We found that those with indicators of economic insecurity were more likely to report delays, highlighting the prominence of financial barriers to accessing contraception. Such barriers may prohibit pregnancy-capable adults from seeking appointments- telemedicine or in person- to obtain contraception. Such findings parallel those from other studies, where women who had financial difficulties were more likely to report delays to contraception or other SRH care [5], [7]. Affordability has been a persistent barrier to contraception. Our results demonstrate that COVID-19 merely exacerbated such issues. Extension of financial safety-net supports such as the COVID-19 rent relief program [20] and temporary halt to residential evictions [21], [22] could trickle down to help New Yorkers’ ability to afford contraception and maintain control over their reproductive lives.
A substantial proportion of pregnancy-capable adults in our sample experienced delays to contraception due to the pandemic. However, those living in upstate NY were less likely to report contraceptive delays, compared to those living in NYC, suggesting that those living in less populated areas may have had less concern about contracting COVID-19 or had less reliance on public transportation that was disrupted during the pandemic and thus able to attend clinic appointments; this requires further investigation. Additional exploration is also needed to understand the finding that Hispanic/Latina respondents were less likely to report delays due to COVID-19.
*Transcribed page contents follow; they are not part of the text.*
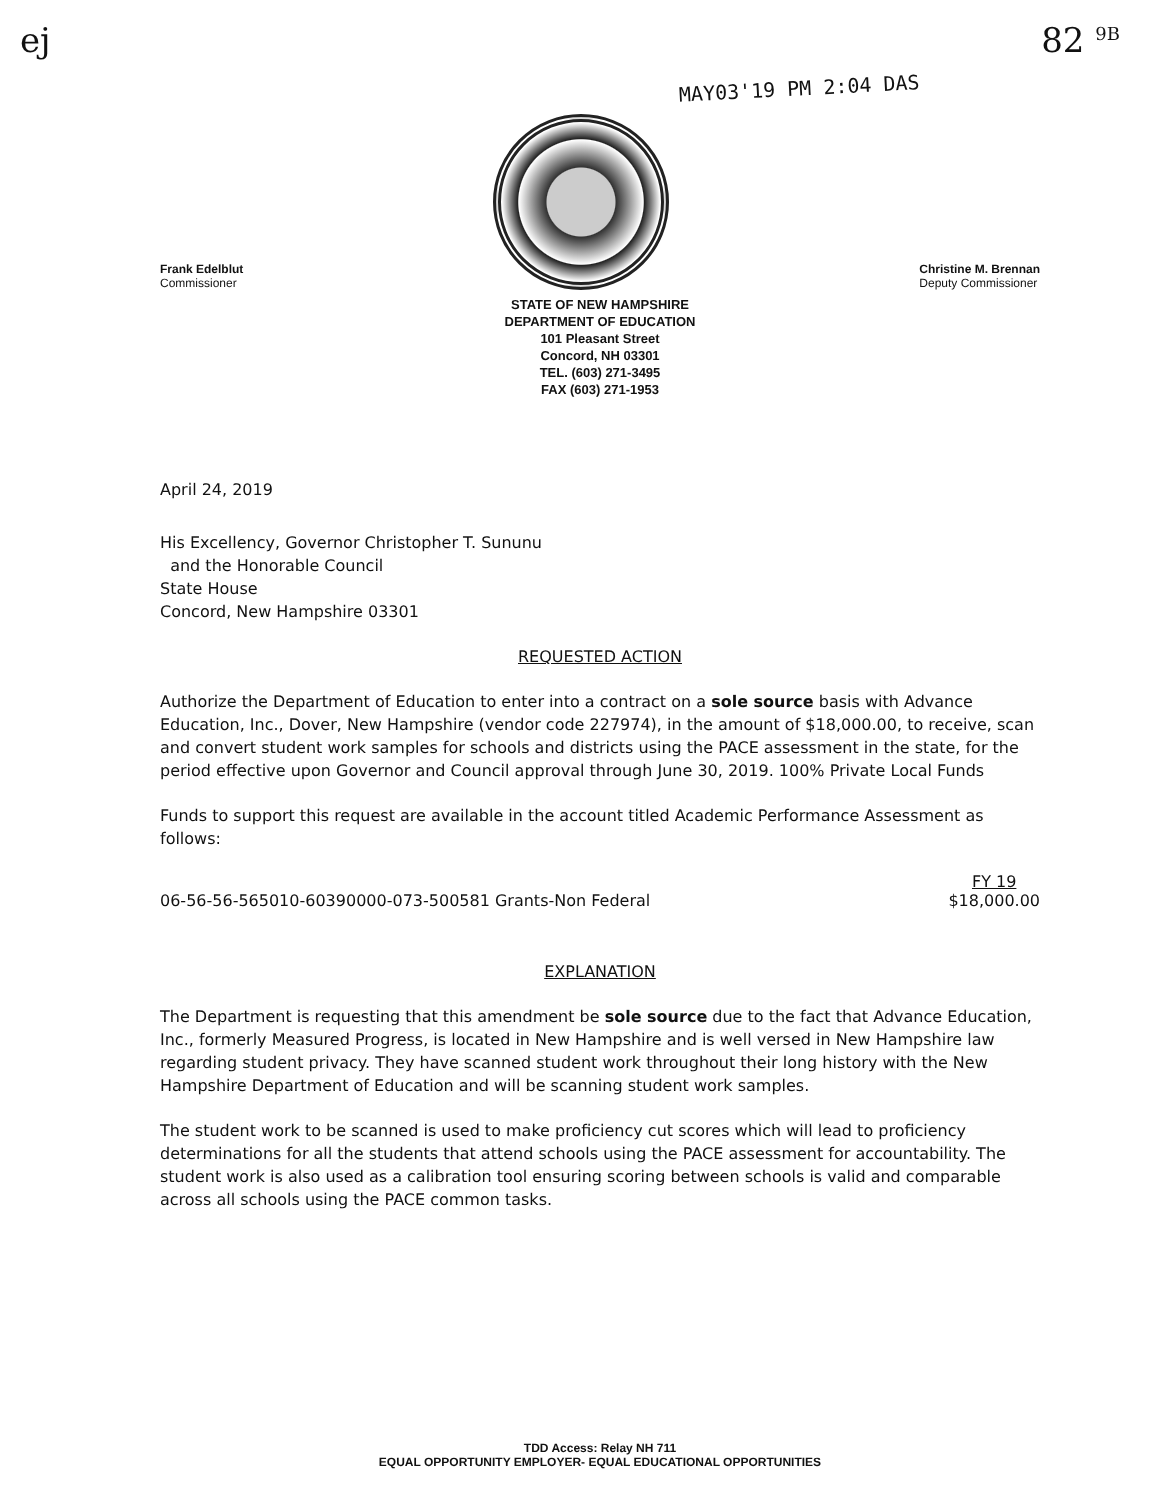ej 82 <sup>9B</sup>
MAY03'19 PM 2:04 DAS
Frank Edelblut
Commissioner
Christine M. Brennan
Deputy Commissioner
STATE OF NEW HAMPSHIRE
DEPARTMENT OF EDUCATION
101 Pleasant Street
Concord, NH 03301
TEL. (603) 271-3495
FAX (603) 271-1953
April 24, 2019
His Excellency, Governor Christopher T. Sununu
and the Honorable Council
State House
Concord, New Hampshire 03301
REQUESTED ACTION
Authorize the Department of Education to enter into a contract on a sole source basis with Advance Education, Inc., Dover, New Hampshire (vendor code 227974), in the amount of $18,000.00, to receive, scan and convert student work samples for schools and districts using the PACE assessment in the state, for the period effective upon Governor and Council approval through June 30, 2019. 100% Private Local Funds
Funds to support this request are available in the account titled Academic Performance Assessment as follows:
06-56-56-565010-60390000-073-500581 Grants-Non Federal FY 19
$18,000.00
EXPLANATION
The Department is requesting that this amendment be sole source due to the fact that Advance Education, Inc., formerly Measured Progress, is located in New Hampshire and is well versed in New Hampshire law regarding student privacy. They have scanned student work throughout their long history with the New Hampshire Department of Education and will be scanning student work samples.
The student work to be scanned is used to make proficiency cut scores which will lead to proficiency determinations for all the students that attend schools using the PACE assessment for accountability. The student work is also used as a calibration tool ensuring scoring between schools is valid and comparable across all schools using the PACE common tasks.
TDD Access: Relay NH 711
EQUAL OPPORTUNITY EMPLOYER- EQUAL EDUCATIONAL OPPORTUNITIES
This study is limited in that the analysis focused on a subsample of those who were recruited based on the primary research question, which pertained to pregnancy-related experiences before or after COVID-19. As such, there were fewer questions on contraception-related issues (such as alternatives used or adverse clinical outcomes); however, the sample size appeared adequate to identify significant differences in factors related to delays in accessing contraceptive care. We did not perform cognitive interviewing to better understand how respondents interpreted the meaning of the outcome item of interest. We also did not capture contraceptive use or telehealth availability among those without contraceptive delays and thus cannot compare results between groups. There was insufficient power to analyze differences in barriers to contraceptive care for transgender males.
Conclusions
Health care and public health institutions should prioritize ensuring access to contraception during pandemics and other possible domestic and global crises that can potentially disrupt such care. This is essential for individuals to control their fertility, particularly in light of challenges terminating undesired pregnancies [4], [23], [24]. Offering and promoting telemedicine visits is one method to increase accessibility, along with reducing financial barriers that help individuals maintain their housing and living necessities. Given the considerable changes in pregnancy desires during the pandemic, access to contraception is vital [5].
Funding
This research was funded by the CUNY Graduate School of Public Health and Health Policy. They had no role in the study design, data collection, analysis, interpretation of the data, writing this manuscript, nor the decision to publish.
Disclosures
No authors have a financial conflict of interest.
Declaration of Competing Interest
The authors declare that they have no known competing financial interests or personal relationships that could have appeared to influence the work reported in this paper.